Request -
Find where "больше не нравится, да и потребность его" appears in the records below, then return that line and every later line exactly, stopping only at the last line.

Collection entries -
+++++

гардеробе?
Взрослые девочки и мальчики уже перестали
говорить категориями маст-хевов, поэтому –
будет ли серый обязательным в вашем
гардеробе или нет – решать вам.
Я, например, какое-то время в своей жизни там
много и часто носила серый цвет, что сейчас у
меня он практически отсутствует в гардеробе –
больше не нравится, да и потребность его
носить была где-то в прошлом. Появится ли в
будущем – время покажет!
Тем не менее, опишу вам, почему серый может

+++++

Your response -
больше не нравится, да и потребность его
носить была где-то в прошлом. Появится ли в
будущем – время покажет!
Тем не менее, опишу вам, почему серый может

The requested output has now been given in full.